Wednesday, February 28, 2007

Salinger Month


Despite the million pop culture references to The Catcher in the Rye and J.D. Salinger I had never picked up anything by him, so this month I set out to remedy that. The book team, thanks to Nick, started with Franny and Zooey. The Glass family is a tortured lot of savants, misfits, and geniuses, and without Salinger it is apparent that there would be no Max Fischer or Tennenbaum family. Next I hit a few of the Nine Stories, specifically “For Esmé with Love and Squalor”, and “A Perfect Day for Bananafish” both of which I enjoyed, especially Esmé. Lastly I read The Catcher in the Rye.

I saw pretty quickly why Salinger is as revered as he his. His ability to assume the voice of a character, to craft dialogue that is outrageous, witty, and full of humor, his balance of both lightness and darkness, adulthood and youth, are all unique. A lot of it was bildungsroman, which is perhaps why it appeals so much to the young generations. The Catcher in the Rye felt very black comedy. Holden is so full of both wisdom and flaws. He feels he’s a victim and that he’s the only one. I loved the section when Mr. Antolini tells him, “The mark of the immature man is that he wants to die nobly for a cause, while the mark of the mature man is that he wants to live humbly for one.” My expectations were through the roof on this one, and I wasn’t let down, but neither was I blown away. “Don’t ever tell anyone anything,” he says. And what am I doing? I’m telling you something. That’s what I’m doing.

Franny and Zooey was my favorite, probably due to the subject matter more than the writing itself. Spirituality and religion are integral to the story, which I’m always thinking about anyway, and I was really affected by the book as it built to its redemptive, climactic end. And Zooey is so ruthless with her! This is beautiful interaction and I was moved when he told her to be God’s actress. Zooey says, “An artist’s only concern is to shoot for some kind of perfection, and on his own terms, not on anyone else’s.” How often do we approach our relationships or our art or our hobbies and all we do is try to achieve some arbitrary, socially imposed objective? And pretty soon we are pandering, in whatever it is we are doing, not to some real value, but to something false and hollow and thin. And our worship becomes that way too, and I think that is what Franny was struggling so much to come to grips with spiritually. There is always going to be some level of hypocrisy among the practitioners of any faith, and she is so fed up with phonies that she commits herself blindly and wholeheartedly to a worship she doesn’t fundamentally understand.

That’s my take, if you really want to hear about it.

6 comments:

Jen said...

“The mark of the immature man is that he wants to die nobly for a cause, while the mark of the mature man is that he wants to live humbly for one.”

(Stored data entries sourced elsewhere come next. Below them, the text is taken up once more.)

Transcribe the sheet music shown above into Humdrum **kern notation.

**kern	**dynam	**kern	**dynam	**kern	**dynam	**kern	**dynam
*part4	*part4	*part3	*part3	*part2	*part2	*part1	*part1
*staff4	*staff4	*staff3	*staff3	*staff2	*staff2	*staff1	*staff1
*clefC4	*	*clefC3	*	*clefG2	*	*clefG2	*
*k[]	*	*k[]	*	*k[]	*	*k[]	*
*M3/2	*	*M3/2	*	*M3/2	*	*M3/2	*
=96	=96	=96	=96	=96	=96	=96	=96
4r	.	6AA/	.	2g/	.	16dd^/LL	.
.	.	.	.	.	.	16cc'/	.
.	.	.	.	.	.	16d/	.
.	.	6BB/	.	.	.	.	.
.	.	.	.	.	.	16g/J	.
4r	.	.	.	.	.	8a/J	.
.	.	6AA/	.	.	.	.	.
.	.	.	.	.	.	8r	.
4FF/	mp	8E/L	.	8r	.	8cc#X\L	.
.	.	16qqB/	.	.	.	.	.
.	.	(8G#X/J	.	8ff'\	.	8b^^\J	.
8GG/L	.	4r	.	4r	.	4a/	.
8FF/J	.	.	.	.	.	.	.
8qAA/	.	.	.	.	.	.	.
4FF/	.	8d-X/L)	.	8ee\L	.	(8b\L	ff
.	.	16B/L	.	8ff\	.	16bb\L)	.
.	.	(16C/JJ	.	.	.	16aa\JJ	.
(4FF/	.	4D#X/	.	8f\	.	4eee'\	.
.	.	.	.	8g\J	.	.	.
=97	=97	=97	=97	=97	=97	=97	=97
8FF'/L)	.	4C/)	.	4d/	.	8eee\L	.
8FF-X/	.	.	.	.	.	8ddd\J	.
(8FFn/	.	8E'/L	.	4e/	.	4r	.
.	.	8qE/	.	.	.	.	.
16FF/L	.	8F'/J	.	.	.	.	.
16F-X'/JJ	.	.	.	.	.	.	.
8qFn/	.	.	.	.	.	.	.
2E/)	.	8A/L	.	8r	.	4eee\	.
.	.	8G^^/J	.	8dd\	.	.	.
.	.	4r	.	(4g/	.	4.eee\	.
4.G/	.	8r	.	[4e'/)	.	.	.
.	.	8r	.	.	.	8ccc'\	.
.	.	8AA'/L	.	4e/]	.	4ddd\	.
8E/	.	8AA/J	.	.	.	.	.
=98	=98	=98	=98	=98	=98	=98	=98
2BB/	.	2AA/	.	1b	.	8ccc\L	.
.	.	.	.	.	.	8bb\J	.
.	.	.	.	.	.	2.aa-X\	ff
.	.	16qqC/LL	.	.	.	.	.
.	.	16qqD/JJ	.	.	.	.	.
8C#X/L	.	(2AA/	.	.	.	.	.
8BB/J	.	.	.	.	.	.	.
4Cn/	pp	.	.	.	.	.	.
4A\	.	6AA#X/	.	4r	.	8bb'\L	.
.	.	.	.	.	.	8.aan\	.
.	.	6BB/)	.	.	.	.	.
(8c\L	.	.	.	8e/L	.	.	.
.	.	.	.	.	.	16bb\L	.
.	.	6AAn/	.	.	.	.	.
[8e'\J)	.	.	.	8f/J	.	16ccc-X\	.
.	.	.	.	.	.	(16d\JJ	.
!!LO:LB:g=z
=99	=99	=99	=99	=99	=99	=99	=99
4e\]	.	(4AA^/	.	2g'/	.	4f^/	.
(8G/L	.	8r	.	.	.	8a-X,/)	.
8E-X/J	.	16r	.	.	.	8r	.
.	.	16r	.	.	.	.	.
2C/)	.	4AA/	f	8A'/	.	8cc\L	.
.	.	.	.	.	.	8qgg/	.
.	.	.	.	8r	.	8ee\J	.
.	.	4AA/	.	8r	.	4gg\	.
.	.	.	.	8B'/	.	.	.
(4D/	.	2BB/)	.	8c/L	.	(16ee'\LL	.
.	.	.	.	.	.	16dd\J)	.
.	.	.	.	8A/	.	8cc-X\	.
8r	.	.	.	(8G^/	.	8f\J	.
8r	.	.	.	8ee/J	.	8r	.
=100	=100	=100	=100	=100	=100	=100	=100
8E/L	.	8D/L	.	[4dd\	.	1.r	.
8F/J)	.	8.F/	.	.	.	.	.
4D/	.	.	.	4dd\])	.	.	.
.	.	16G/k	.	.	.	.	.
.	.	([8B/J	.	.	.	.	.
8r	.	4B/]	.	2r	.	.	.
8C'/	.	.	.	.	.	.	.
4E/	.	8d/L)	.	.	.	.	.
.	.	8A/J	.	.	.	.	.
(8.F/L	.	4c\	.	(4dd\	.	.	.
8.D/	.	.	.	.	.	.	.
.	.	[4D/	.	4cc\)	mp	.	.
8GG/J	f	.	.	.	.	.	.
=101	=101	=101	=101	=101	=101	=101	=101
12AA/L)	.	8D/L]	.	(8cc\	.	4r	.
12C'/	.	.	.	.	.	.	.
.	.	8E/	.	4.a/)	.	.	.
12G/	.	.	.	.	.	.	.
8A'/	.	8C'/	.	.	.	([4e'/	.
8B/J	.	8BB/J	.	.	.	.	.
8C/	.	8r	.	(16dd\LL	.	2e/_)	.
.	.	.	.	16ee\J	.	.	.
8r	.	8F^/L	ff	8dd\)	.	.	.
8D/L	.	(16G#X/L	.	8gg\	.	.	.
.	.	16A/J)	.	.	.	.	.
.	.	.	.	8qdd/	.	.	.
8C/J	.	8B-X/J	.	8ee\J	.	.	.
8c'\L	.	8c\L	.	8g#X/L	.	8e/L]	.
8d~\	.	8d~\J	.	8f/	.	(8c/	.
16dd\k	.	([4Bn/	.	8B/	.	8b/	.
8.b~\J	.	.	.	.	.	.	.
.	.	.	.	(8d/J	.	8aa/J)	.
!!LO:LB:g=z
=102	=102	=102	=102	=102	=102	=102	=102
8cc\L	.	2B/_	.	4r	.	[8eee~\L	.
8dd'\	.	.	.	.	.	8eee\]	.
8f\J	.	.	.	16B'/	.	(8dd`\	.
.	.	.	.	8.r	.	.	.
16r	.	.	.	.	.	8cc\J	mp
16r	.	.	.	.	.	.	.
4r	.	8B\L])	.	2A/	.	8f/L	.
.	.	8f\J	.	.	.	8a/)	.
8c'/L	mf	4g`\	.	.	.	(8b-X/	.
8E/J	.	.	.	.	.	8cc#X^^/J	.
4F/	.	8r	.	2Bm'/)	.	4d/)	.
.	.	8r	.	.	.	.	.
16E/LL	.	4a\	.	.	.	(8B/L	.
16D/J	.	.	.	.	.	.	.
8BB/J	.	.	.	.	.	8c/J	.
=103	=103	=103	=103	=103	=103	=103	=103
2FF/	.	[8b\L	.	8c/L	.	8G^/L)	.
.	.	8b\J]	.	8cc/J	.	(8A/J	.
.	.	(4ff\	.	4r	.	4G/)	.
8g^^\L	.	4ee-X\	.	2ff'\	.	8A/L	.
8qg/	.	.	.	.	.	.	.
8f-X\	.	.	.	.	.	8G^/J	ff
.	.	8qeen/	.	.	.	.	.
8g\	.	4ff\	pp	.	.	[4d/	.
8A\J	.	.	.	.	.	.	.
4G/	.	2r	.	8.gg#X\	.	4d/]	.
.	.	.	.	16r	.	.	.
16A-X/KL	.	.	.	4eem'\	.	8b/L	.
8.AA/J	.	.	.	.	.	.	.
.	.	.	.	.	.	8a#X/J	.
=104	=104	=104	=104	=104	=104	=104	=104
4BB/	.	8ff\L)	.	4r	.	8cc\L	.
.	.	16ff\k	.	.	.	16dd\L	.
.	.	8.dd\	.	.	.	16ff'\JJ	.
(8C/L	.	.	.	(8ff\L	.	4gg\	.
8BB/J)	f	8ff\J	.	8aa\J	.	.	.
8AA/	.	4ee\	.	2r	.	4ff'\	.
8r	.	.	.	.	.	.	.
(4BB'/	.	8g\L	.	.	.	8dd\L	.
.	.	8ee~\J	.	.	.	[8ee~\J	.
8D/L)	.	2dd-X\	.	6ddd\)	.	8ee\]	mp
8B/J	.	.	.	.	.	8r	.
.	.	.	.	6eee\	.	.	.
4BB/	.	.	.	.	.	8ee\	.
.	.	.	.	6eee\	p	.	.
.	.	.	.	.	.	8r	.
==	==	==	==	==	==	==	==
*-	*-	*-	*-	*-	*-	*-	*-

Interesting...I've heard a similar one regarding masculine/feminine ideals. Men seek out a cause worth fighting & dying for. Women seek out a cause worth living for.

Les M. Blake said...

I like the feminine/masculine take. I believe it is very often true.

The Salinger quote in context appears to be a quote itself of a psychologist named Wilhelm Stekel, who was apparently an early proponent of Freud.

Nick said...

We have yet to pick a bad book.. Who will it be Les - You or me?

ali said...

"Catcher" is my favorite. Mostly because when Holden cusses it is so funny. I sometimes want to name one of my kids Holden, but I wonder if he is too flawed to be named after. But in many ways, I think he's a hero; he is the catcher in the rye, afterall.

I want to be in your book group.

Also, have you seen Anderson's "Bottle Rocket"? I think he draws from Salinger all the time: the relationship between Luke Wilson and his kid sister is very much like Holden and Phoebe.

And the part where Dignan says "What did she ever do with her life?" never gets old.

Les M. Blake said...

Ali,

Yes, "Bottle Rocket" is classic material. Probably my favorite line in the film is when Anthony (Luke's character) is outside the bar with his girl and that dude comes up and says something to her in spanish then goes into the bar and Anthony gets all uncomfortable...Boy was that guy a chatterbox! I didn't think he'd ever shut up!

good stuff.

We call it a book group, but really it is just two friends who used to be English Majors. We do one book together a month. It is a pretty informal affair. No one's ever wanted to read with us before, thats kind of flattering.

Les M. Blake said...

Ali,

Yes, "Bottle Rocket" is classic material. Probably my favorite line in the film is when Anthony (Luke's character) is outside the bar with his girl and that dude comes up and says something to her in spanish then goes into the bar and Anthony gets all uncomfortable...Boy was that guy a chatterbox! I didn't think he'd ever shut up!

good stuff.

We call it a book group, but really it is just two friends who used to be English Majors. We do one book together a month. It is a pretty informal affair. No one's ever wanted to read with us before, thats kind of flattering.